Readers Stateside need to be aware that I'm talking soccer here, not the American brand of football. And the era will be ancient history to many readers - an era when our boots had hard leather toecaps, the ball never swerved unless there was a high wind, and overlapping full-backs hadn't been invented.


Two and a Half Moments of Glory

I was always a left back at football, even in my schooldays – and I don’t mean the old joke, “left back in the dressing-room”.
     I never scored, of course; full backs then didn’t aspire to scoring goals. We were defenders, pure and simple. Our job was to clatter the opposing winger, over the touch-line if possible. Getting the ball as well was a bonus.
     If we chanced to stray anywhere near the opponents’ territory, our legs started to shake; crossing the halfway line meant a full-on nose-bleed.  
    I said “always a left back”. That was true, until my last year at secondary school, when a newcomer usurped the position I’d held for four years. Four years of faithful service, chasing speedy wingers, tripping up inside-forwards and stopping free kicks with my face – all counted for nothing when that new boy arrived. He was tall and sort of good-looking, I suppose, in a Teutonic kind of way. Certainly the girls from the nearby convent school seemed to think so.
     He was Peter von Manteuffel – a German, for Pete’s sake!

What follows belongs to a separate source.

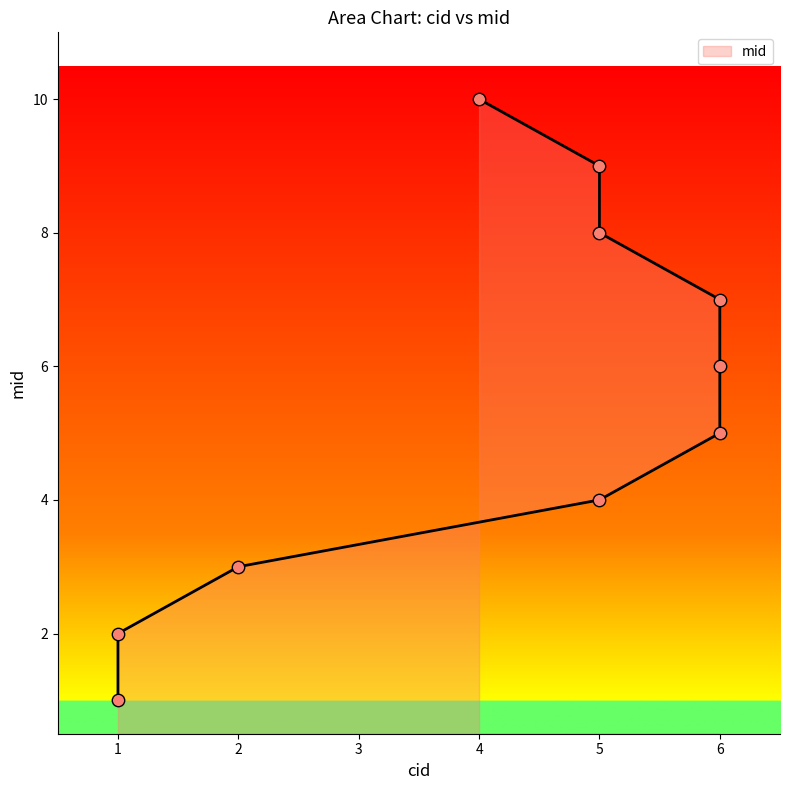

Which has a higher value, 6 or 1?

6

     We’d just spent six years beating the schnitzel out of them all over Europe, and they had the gall to send one of their blond-haired blue-eyed Aryan supermen to steal the affections of the flower of our girlhood and my place in the school team.
     He did that in the usual sneaky German way, by being faster, fitter and great at taking penalties. His name meant “Man-Devil”. What can you expect?

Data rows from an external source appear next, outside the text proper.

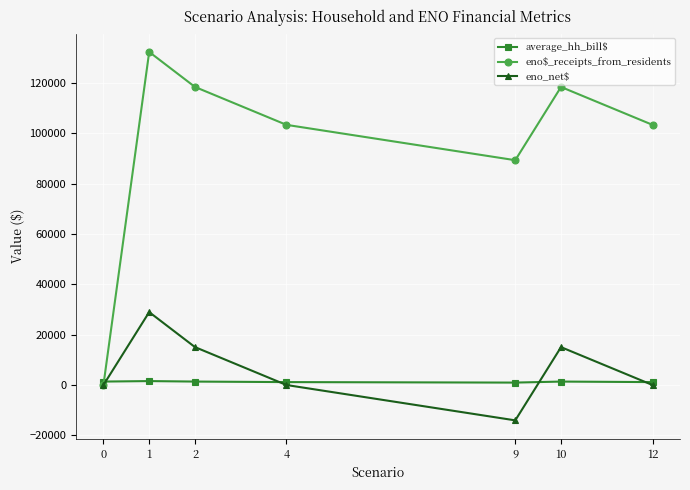

Rank the series at 2 from lowest to highest value.

average_hh_bill$, eno_net$, eno$_receipts_from_residents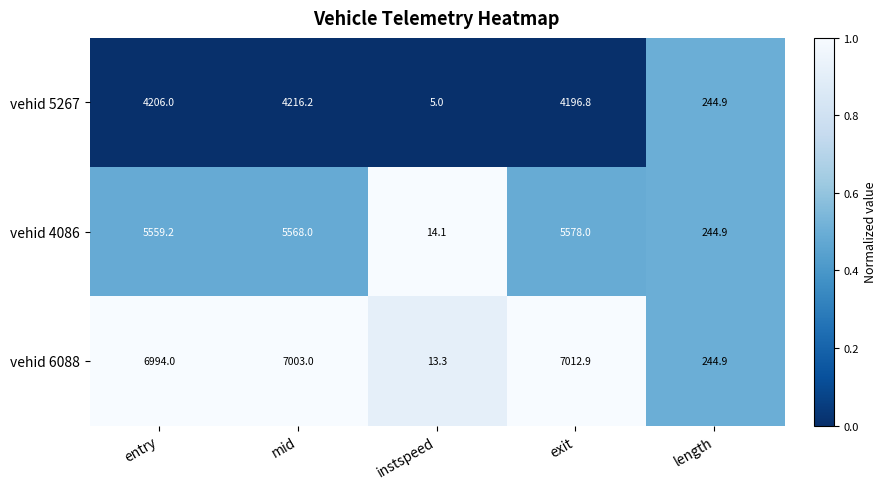

Rank the series at instspeed from lowest to highest value.

vehid 5267, vehid 6088, vehid 4086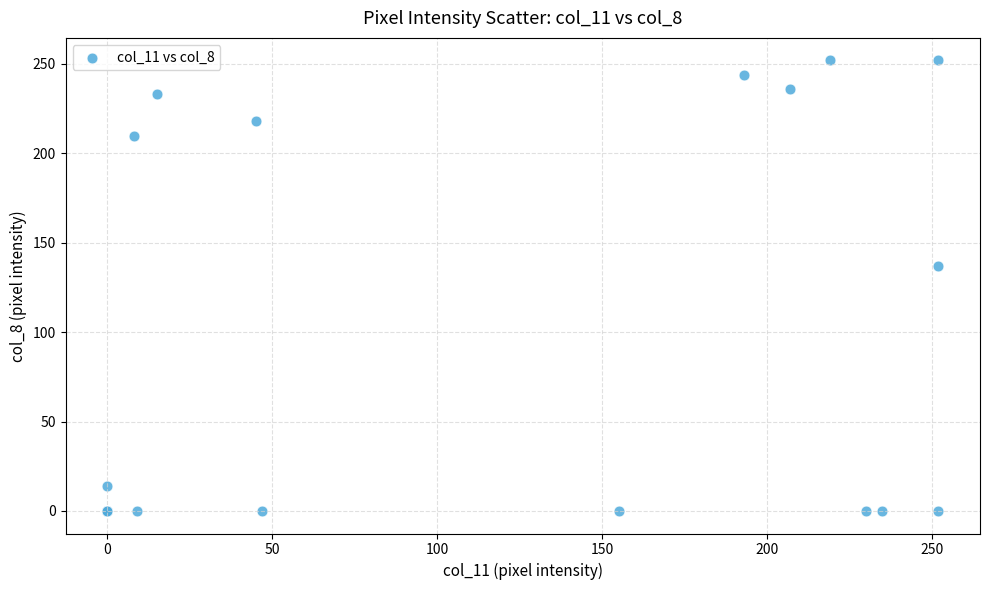

What Y value in the scatter plot is closest to 126?

137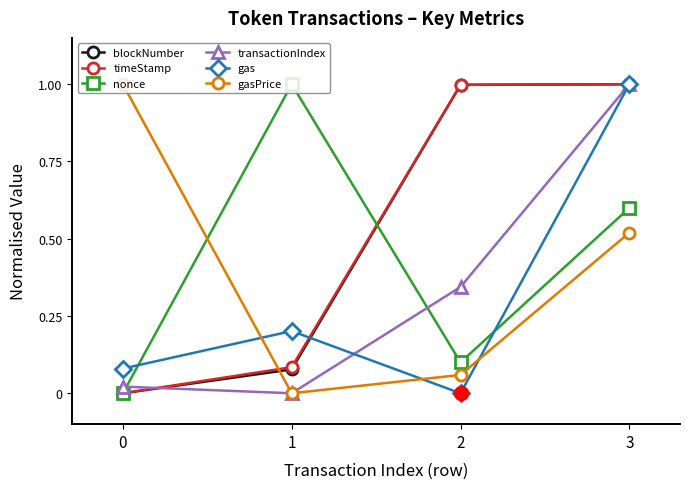

What is the maximum value shown in the chart?

1.0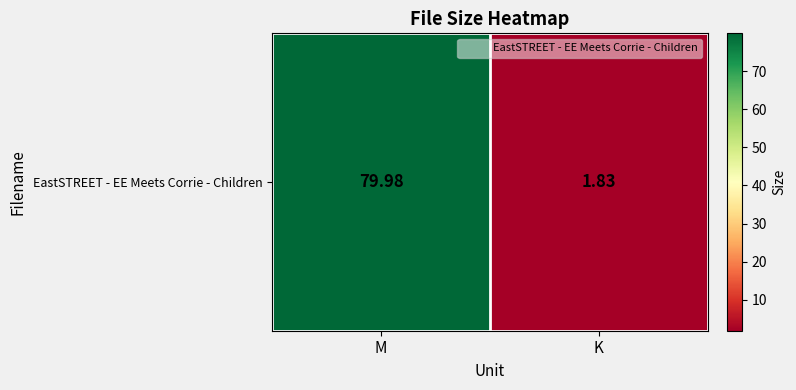

Reading left to right, list all the values displayed in this chart.

M=80.0	K=1.8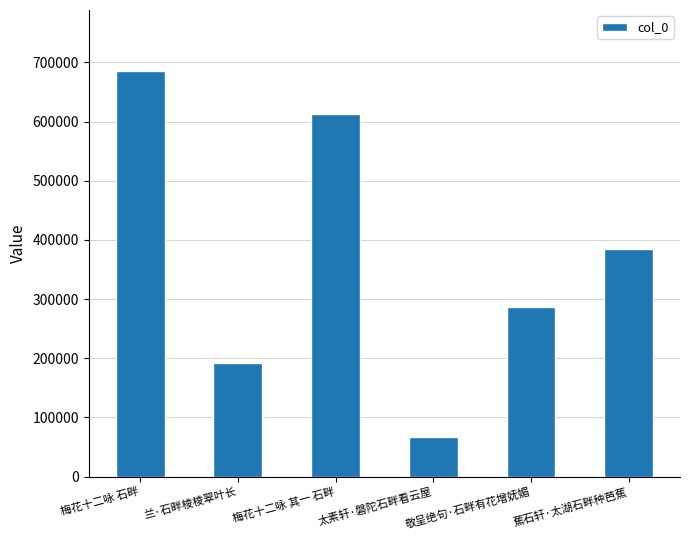

Reading left to right, what are all the values shown in this chart?

梅花十二咏 石畔=685645	兰·石畔棱棱翠叶长=192721	梅花十二咏 其一 石畔=612596	太素轩·磐陀石畔看云屋=67631	敬呈绝句·石畔有花增妩媚=286824	蕉石轩·太湖石畔种芭蕉=384331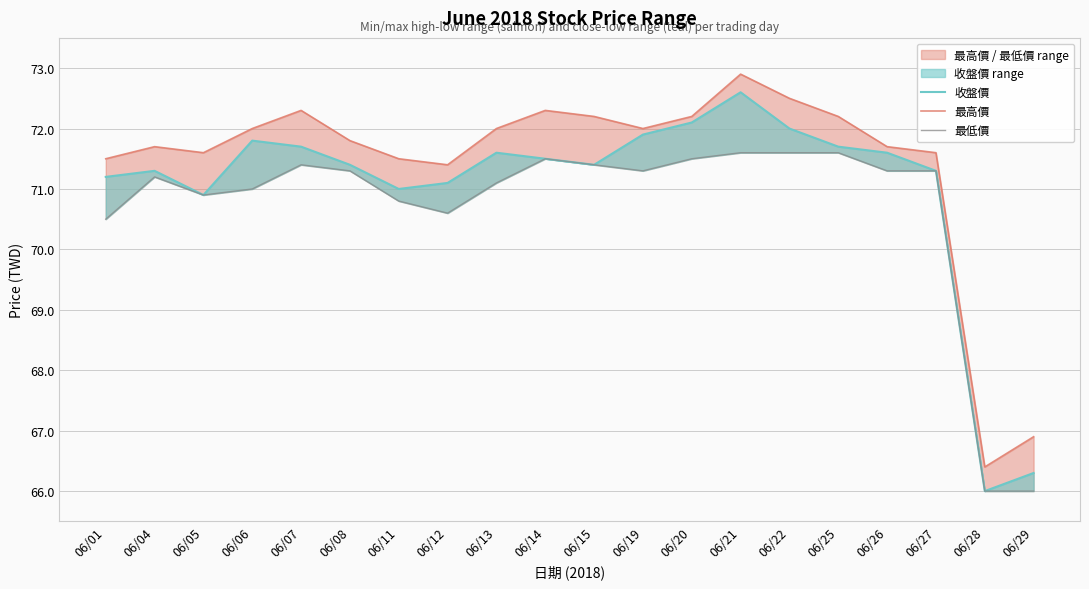

How many interior local peaks does the 最高價 series have?

4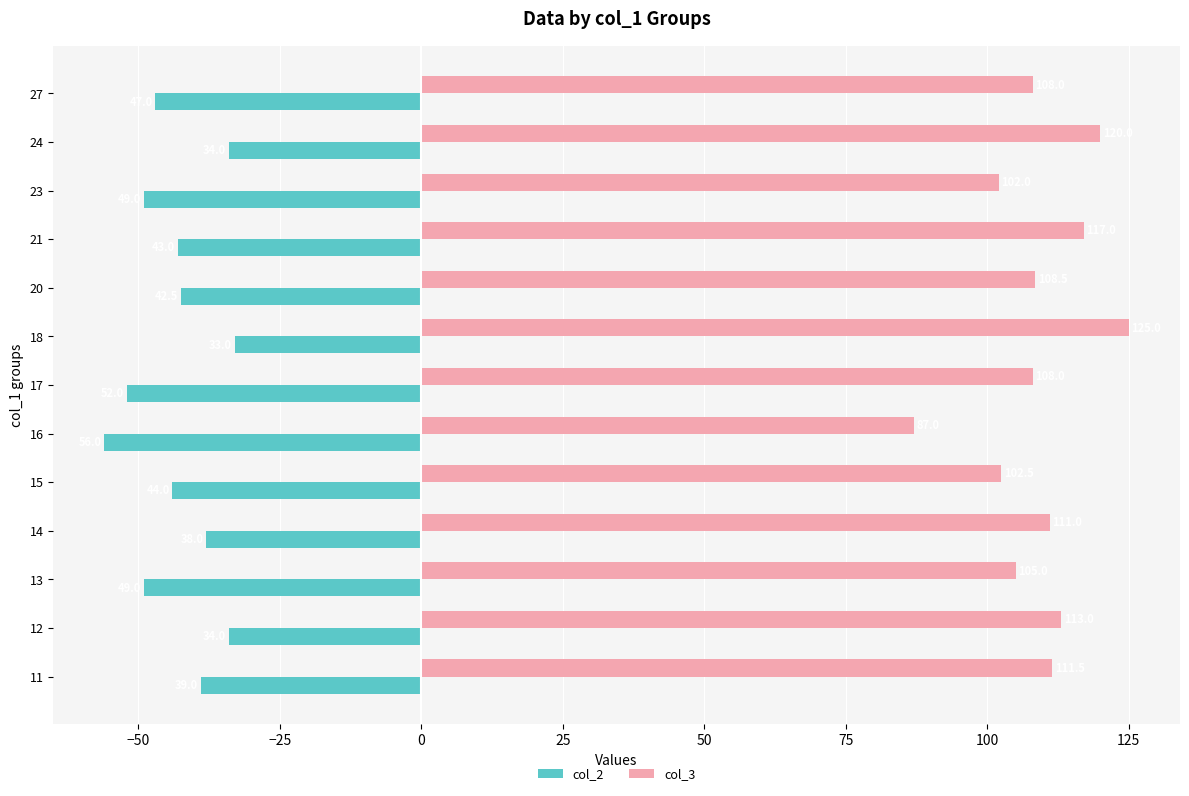

What is the greatest value displayed?

125.0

     Later, in the Army, I played for the Intelligence Corps Depot, then for our unit team in Cyprus, on sun-baked pitches that had never seen a blade of grass – murder on your knees if you went to ground – and still never scored a goal.
     Then I came to Aberdeen, 32 years old, married with two sons but still a goal-scoring virgin. I played for YMCA Rovers. One Saturday I turned up at Hazlehead but found we already had a full team. I looked around the other pitches and saw that Castle Rovers were one short.
     ‘Do you need one more, boys?’ I asked.
     ‘Aye, fit’s yer name?’
     ‘Don.’
     ‘OK, Tom,. You’re centre-forward.’
     Centre-forward! Ah, well, a game’s a game. I can go and hide afterwards.
     We got a corner on the left in our first attack. I was as short then as I am now, so I didn’t stay in the middle to try to outjump their six-foot defenders. I ran towards the corner to lure one of them away from the goalmouth. Our corner-taker, instead of lofting the ball towards the goal as I expected, saw me, mistook me for a proper centre-forward and passed it straight to my feet.
     Not me, you idiot! I’m a full-back. What do I do now? The defender was right behind me. I jinked to the left to go infield, then cut back towards the goal-line. Not exactly your Johan Cruyff but it worked - fooled him completely. I still savour that moment.
     I chipped the ball high into the goalmouth; one of our boys rose above the defenders and headed it into the net. One-nil to Castle Rovers; slaps on the back for Tom (aka Don). We didn’t do hugging and I would have been appalled to be underneath a writhing mass of celebrating sweaty bodies.
     Early in the second half it got even better. I cut in from the right with the ball at my feet and banged over a hopeful left foot cross towards the far post. Next thing I knew, my team were celebrating their second goal. The ball had sneaked in at the top corner.
     Our third goal was a carbon copy of the second. I found myself in the same position and thought,’Why not?’ Into the net it went. The crowd of seven men, one mum and a dog went crazy.
     Pinpoint accuracy. As if I’d been working on it for years. David Beckham, eat your heart out! “Bend it like Don (or Tom).”
     But even the short report in the Evening Express got my name wrong: “Castle Rovers beat Northfield 3-0. Scorers were Buchan and Will (2).”
     I wonder if old Rovers players sit around now with their arthritic hips and replacement knees, nursing their pints and telling tales of the legend who was Tom Will, the mystery man who appeared out of nowhere, gave a false name, won the game for them, then disappeared, never to be seen again.